More on EPA Ruling

More on EPA Ruling

More on EPA Ruling. I’m Greg Martin with today’s Fruit Grower Report.

Yesterday we talked with Washington Congressman Doc Hastings about the end around a congressional group hope to do on the EPA over pesticide buffer zones. On Wednesday the House passed legislation to limit EPA’s ability to issue new or revised water quality standards that supersede those states have already adopted with EPA’s ok. The bill, whose fate is still uncertain in the senate, is one of many measures House Republicans have pushed to reign in a flood of EPA rulemaking. Many Democrats charged the bill would weaken the clean water act, endanger water quality, and harm fishing and tourism…though some supported it. GOP bill manager Rob Bishop of Utah led the charge for the measure.

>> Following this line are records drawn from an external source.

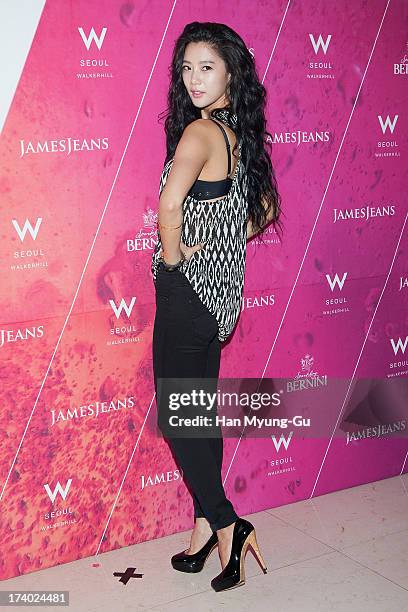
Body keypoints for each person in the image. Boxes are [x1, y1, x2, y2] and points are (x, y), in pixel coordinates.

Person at [151, 21, 283, 592]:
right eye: (186, 67)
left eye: (207, 66)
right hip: (221, 299)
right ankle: (206, 526)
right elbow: (266, 207)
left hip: (188, 296)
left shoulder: (200, 134)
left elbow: (167, 206)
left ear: (231, 71)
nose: (194, 79)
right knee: (199, 409)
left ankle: (229, 523)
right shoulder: (240, 134)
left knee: (180, 416)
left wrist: (177, 255)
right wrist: (224, 234)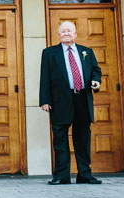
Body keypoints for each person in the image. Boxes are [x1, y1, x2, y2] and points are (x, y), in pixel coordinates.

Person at [39, 20, 102, 185]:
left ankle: (85, 175)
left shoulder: (86, 51)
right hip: (60, 101)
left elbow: (96, 70)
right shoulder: (49, 53)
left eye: (69, 31)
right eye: (63, 31)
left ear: (75, 34)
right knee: (60, 139)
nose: (66, 33)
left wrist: (96, 81)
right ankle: (61, 176)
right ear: (59, 35)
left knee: (82, 138)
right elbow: (44, 78)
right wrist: (45, 100)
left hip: (82, 98)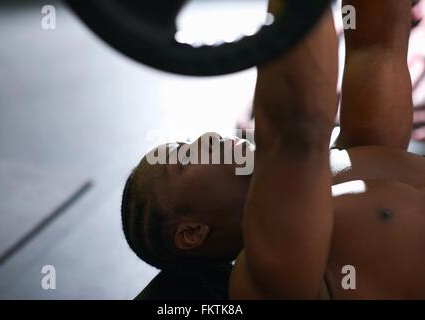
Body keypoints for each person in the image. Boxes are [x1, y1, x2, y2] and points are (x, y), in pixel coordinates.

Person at [122, 0, 425, 299]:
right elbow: (295, 127)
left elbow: (375, 45)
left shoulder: (345, 157)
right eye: (186, 159)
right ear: (191, 233)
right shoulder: (266, 279)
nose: (207, 137)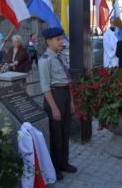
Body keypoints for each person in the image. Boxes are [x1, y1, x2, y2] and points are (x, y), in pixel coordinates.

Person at [38, 27, 77, 181]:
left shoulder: (60, 56)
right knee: (56, 134)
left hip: (65, 95)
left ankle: (64, 162)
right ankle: (54, 166)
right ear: (49, 41)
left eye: (61, 39)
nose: (61, 41)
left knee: (65, 131)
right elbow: (45, 87)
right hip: (54, 97)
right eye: (58, 39)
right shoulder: (45, 60)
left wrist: (71, 101)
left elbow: (67, 81)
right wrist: (54, 108)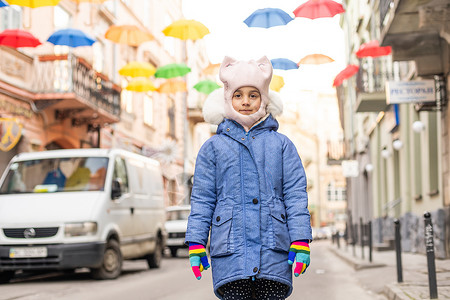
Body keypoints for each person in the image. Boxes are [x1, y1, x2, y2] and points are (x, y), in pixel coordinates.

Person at [185, 56, 312, 300]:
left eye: (253, 95)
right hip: (231, 251)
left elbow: (295, 194)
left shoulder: (282, 145)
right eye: (238, 95)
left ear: (264, 98)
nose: (245, 101)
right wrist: (196, 242)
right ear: (227, 98)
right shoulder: (212, 148)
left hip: (273, 252)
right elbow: (202, 198)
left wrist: (300, 239)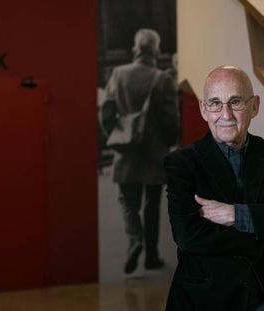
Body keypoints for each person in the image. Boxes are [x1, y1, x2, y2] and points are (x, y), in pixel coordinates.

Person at [164, 66, 264, 310]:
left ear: (254, 106)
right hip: (208, 300)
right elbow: (188, 237)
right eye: (215, 103)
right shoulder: (182, 163)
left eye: (235, 102)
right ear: (204, 109)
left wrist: (235, 214)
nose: (225, 114)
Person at [100, 28, 179, 274]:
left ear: (135, 49)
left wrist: (116, 136)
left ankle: (134, 241)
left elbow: (106, 112)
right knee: (152, 203)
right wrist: (169, 142)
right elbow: (171, 119)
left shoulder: (119, 74)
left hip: (126, 152)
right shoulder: (163, 79)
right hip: (155, 153)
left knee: (127, 201)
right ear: (156, 50)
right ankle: (152, 256)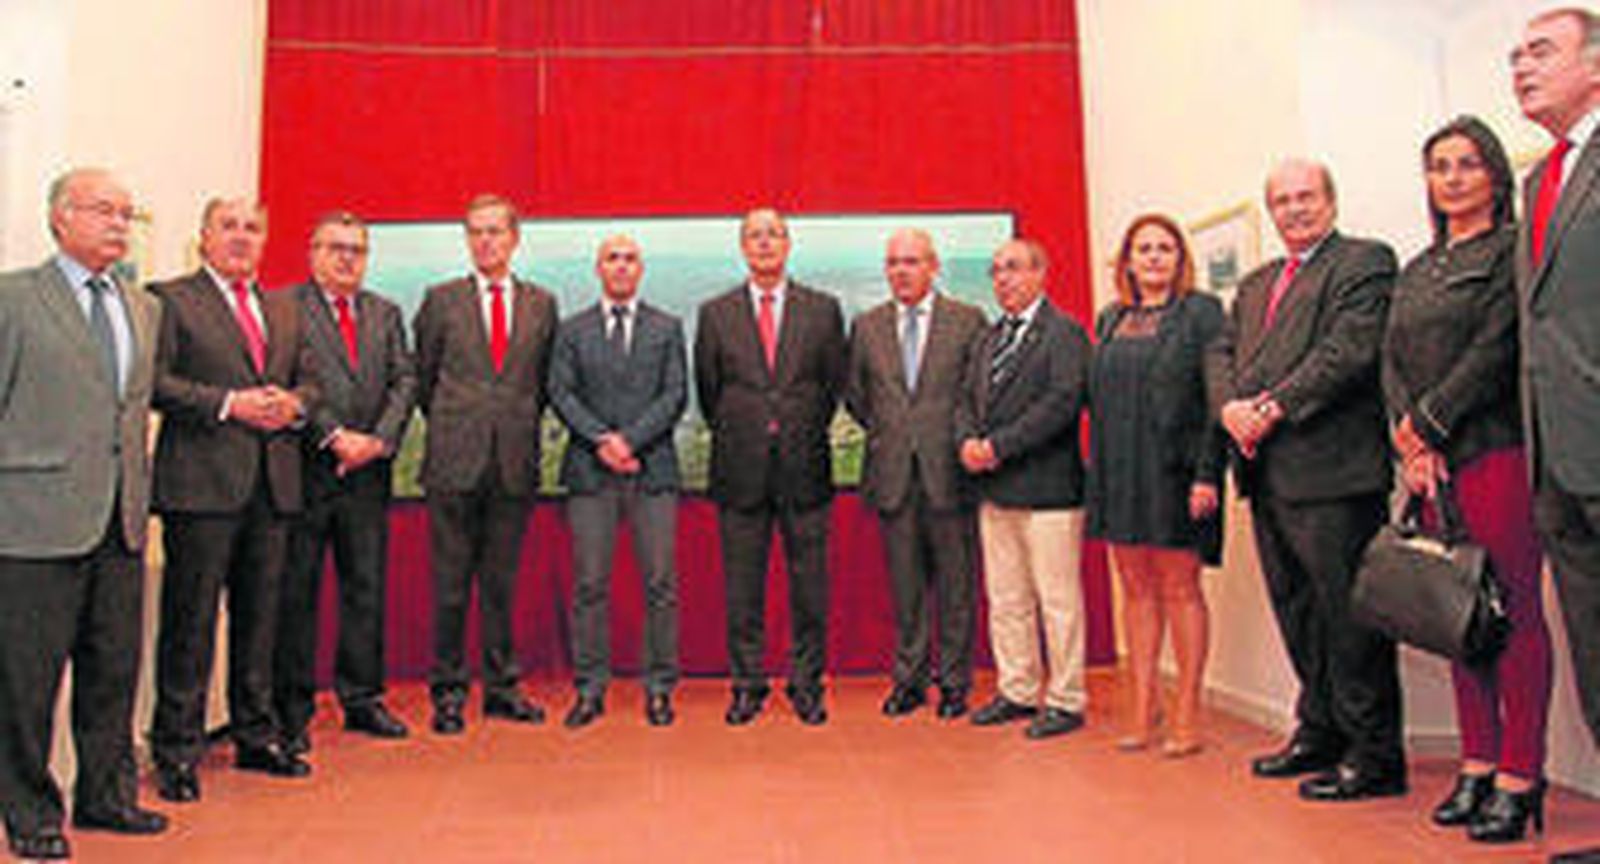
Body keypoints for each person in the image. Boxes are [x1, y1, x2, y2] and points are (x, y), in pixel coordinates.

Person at [1205, 159, 1402, 801]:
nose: (1294, 209)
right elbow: (1221, 353)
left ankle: (1372, 754)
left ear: (1331, 201)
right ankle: (1319, 730)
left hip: (1335, 472)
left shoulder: (1365, 263)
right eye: (1282, 200)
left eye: (1306, 197)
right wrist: (1229, 407)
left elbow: (1345, 352)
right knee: (1299, 612)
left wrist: (1269, 408)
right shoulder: (1259, 283)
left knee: (1350, 618)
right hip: (1267, 474)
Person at [1383, 116, 1553, 843]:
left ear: (1493, 176)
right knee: (1457, 619)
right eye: (1439, 166)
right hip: (1429, 468)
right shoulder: (1419, 267)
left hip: (1494, 453)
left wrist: (1431, 423)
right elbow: (1390, 358)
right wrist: (1409, 441)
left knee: (1510, 613)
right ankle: (1476, 763)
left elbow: (1494, 350)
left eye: (1467, 164)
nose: (1452, 177)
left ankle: (1521, 775)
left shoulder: (1511, 251)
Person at [0, 169, 167, 860]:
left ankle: (107, 795)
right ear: (60, 217)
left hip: (121, 520)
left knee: (112, 670)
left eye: (127, 213)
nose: (118, 224)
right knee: (26, 680)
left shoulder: (141, 307)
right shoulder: (14, 299)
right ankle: (31, 812)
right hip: (34, 523)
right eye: (104, 210)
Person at [150, 197, 318, 802]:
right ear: (204, 237)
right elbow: (156, 382)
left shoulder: (283, 308)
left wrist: (294, 404)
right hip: (201, 490)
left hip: (273, 488)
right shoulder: (171, 299)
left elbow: (310, 379)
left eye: (253, 228)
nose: (242, 238)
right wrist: (231, 404)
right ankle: (176, 750)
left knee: (260, 621)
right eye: (229, 227)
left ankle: (255, 734)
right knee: (190, 625)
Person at [694, 208, 846, 726]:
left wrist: (794, 425)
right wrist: (752, 427)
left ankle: (807, 684)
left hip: (805, 466)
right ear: (742, 247)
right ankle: (747, 684)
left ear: (788, 244)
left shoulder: (823, 310)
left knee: (809, 587)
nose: (764, 243)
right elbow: (710, 393)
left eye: (773, 234)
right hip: (740, 469)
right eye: (754, 235)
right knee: (743, 587)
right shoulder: (715, 313)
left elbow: (833, 386)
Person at [412, 194, 558, 735]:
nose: (486, 241)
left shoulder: (541, 303)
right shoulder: (441, 300)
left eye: (495, 231)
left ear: (514, 238)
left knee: (501, 584)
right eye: (476, 232)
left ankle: (502, 687)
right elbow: (426, 381)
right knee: (449, 585)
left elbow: (540, 384)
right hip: (453, 462)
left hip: (513, 463)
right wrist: (463, 425)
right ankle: (448, 693)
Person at [273, 211, 416, 755]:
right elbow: (285, 380)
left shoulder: (385, 312)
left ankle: (362, 699)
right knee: (298, 594)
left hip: (369, 475)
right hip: (308, 471)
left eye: (357, 250)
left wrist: (378, 441)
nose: (346, 258)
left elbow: (405, 380)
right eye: (336, 248)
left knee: (365, 588)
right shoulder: (286, 308)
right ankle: (294, 711)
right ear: (312, 252)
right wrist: (333, 436)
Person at [1509, 9, 1600, 861]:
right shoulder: (1537, 180)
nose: (1522, 67)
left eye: (1542, 51)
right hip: (1557, 461)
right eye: (1515, 56)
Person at [1086, 214, 1225, 757]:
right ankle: (1142, 709)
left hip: (1177, 474)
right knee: (1137, 592)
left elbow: (1216, 398)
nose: (1153, 257)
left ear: (1179, 258)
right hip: (1120, 471)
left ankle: (1187, 710)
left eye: (1164, 248)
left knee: (1180, 590)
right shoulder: (1111, 317)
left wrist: (1208, 472)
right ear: (1127, 260)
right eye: (1143, 248)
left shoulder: (1201, 313)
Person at [845, 228, 987, 720]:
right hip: (893, 477)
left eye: (910, 262)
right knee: (904, 590)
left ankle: (952, 683)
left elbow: (977, 395)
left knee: (955, 588)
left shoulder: (967, 321)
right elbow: (858, 397)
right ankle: (908, 681)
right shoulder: (867, 326)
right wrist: (894, 437)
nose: (900, 271)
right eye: (892, 263)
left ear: (933, 266)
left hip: (949, 474)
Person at [548, 235, 687, 728]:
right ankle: (589, 688)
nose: (622, 266)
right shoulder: (571, 329)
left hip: (653, 472)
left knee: (660, 584)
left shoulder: (667, 327)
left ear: (641, 268)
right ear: (598, 268)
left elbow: (675, 395)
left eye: (630, 259)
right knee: (589, 585)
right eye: (613, 258)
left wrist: (629, 442)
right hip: (590, 473)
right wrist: (602, 441)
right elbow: (560, 393)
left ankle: (660, 688)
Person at [959, 238, 1092, 740]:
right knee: (1007, 598)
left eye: (1013, 269)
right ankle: (1018, 689)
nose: (1003, 279)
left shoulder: (1064, 334)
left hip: (1049, 491)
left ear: (1041, 273)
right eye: (996, 271)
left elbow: (1061, 404)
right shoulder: (989, 337)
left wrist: (997, 446)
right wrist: (967, 442)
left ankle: (1065, 698)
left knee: (1056, 601)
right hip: (994, 490)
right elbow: (964, 400)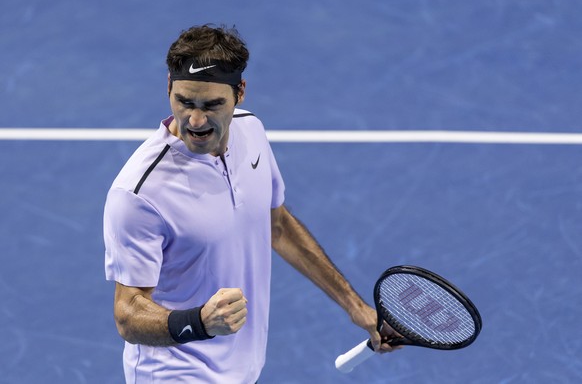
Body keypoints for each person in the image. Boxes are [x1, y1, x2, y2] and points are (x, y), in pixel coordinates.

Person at [103, 24, 400, 383]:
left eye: (212, 105)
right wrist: (198, 322)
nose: (195, 121)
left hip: (243, 367)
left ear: (239, 92)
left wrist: (356, 308)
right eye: (184, 102)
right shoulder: (139, 194)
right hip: (175, 373)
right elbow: (127, 313)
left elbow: (277, 226)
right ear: (169, 87)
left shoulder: (251, 132)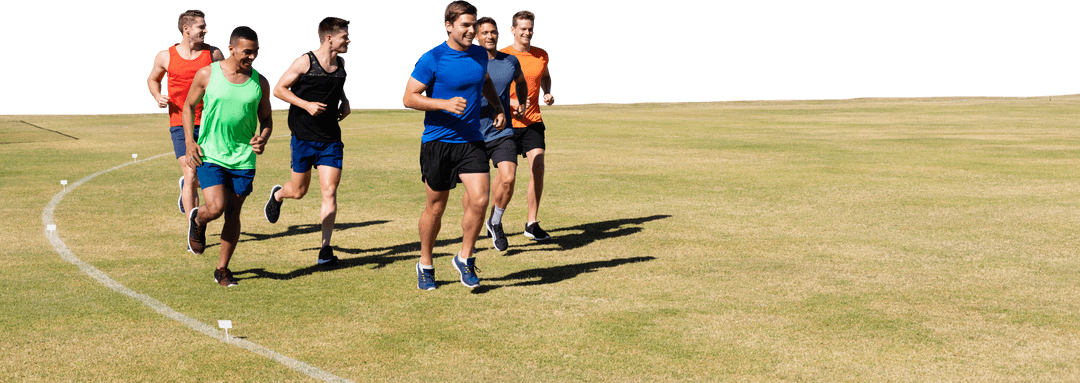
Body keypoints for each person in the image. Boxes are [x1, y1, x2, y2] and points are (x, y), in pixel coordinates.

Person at [402, 0, 506, 290]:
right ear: (448, 26)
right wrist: (443, 104)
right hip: (438, 142)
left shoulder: (479, 54)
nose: (472, 31)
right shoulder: (432, 58)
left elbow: (485, 81)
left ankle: (465, 257)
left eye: (474, 25)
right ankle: (425, 263)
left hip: (471, 140)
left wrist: (497, 106)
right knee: (435, 208)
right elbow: (409, 97)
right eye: (465, 25)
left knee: (480, 199)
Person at [183, 26, 273, 287]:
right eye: (247, 52)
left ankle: (222, 269)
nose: (252, 57)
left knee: (233, 213)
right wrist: (190, 141)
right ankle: (198, 219)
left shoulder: (260, 82)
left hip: (243, 158)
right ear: (231, 49)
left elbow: (266, 119)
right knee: (216, 207)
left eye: (256, 52)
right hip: (211, 153)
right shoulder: (207, 74)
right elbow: (188, 106)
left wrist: (263, 137)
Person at [263, 16, 352, 267]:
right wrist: (306, 105)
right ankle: (278, 195)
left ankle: (325, 250)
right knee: (299, 191)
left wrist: (344, 101)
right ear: (329, 38)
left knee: (329, 191)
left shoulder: (341, 63)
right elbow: (279, 89)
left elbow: (337, 87)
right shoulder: (305, 62)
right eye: (345, 36)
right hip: (303, 137)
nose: (349, 40)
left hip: (330, 139)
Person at [146, 9, 224, 218]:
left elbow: (226, 80)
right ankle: (193, 227)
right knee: (190, 173)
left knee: (205, 175)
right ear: (187, 29)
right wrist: (157, 96)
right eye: (201, 27)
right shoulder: (165, 56)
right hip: (180, 123)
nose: (205, 30)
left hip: (209, 123)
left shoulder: (214, 54)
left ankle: (186, 190)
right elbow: (153, 79)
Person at [499, 10, 555, 241]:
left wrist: (547, 92)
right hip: (507, 124)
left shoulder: (541, 54)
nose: (527, 32)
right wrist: (512, 102)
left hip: (533, 121)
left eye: (530, 28)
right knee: (506, 178)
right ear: (513, 30)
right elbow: (488, 88)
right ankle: (495, 220)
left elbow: (545, 76)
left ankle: (531, 223)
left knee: (538, 167)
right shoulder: (501, 56)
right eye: (522, 28)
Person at [475, 16, 528, 252]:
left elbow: (521, 82)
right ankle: (470, 234)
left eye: (493, 32)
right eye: (485, 32)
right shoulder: (468, 61)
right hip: (473, 134)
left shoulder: (510, 61)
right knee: (477, 193)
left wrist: (522, 102)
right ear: (476, 36)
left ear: (499, 34)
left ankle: (495, 221)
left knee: (508, 178)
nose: (490, 36)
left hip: (502, 130)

BISHOP: The growing excesses of the EPA in second guessing the states and retroactively revoking previously granted approvals must stop. The status quo hurts people and it does not help the value or the quantity or the quality of our water.

The White House issued a veto threat against the GOP bill, charging it would weaken the Clean Water Act and could harm public health, the economy and the environment. Bishop called the EPA’s actions a “taking” of private land without compensation—and gave the example of a beet farmer whose land the EPA claimed was wetland.

BISHOP: For Gene, this farm was his heritage. More importantly it was his retirement and it was his legacy for his kids and what one bureaucrat using the broad powers given under the Clean Water Act was able to do is basically impose a takings on this person property without ever compensating him for it.

That’s today’s Fruit Grower Report. I’m Greg Martin on the Ag Information Network.